Copy the text of the listing below line for line, without changing anything, and leave the pictures out of your answer.

Exercise materials:
§ §
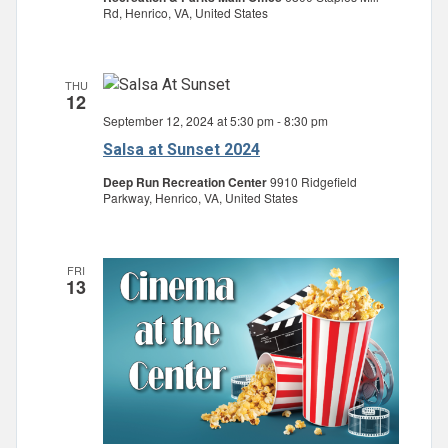
Rd, Henrico, VA, United States
THU
12
September 12, 2024 at 5:30 pm
-
8:30 pm
Salsa at Sunset 2024
Deep Run Recreation Center
9910 Ridgefield
Parkway, Henrico, VA, United States
FRI
13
§ §
Written response:
Rd, Henrico, VA, United States
THU
12
September 12, 2024 at 5:30 pm
-
8:30 pm
Salsa at Sunset 2024
Deep Run Recreation Center
9910 Ridgefield
Parkway, Henrico, VA, United States
FRI
13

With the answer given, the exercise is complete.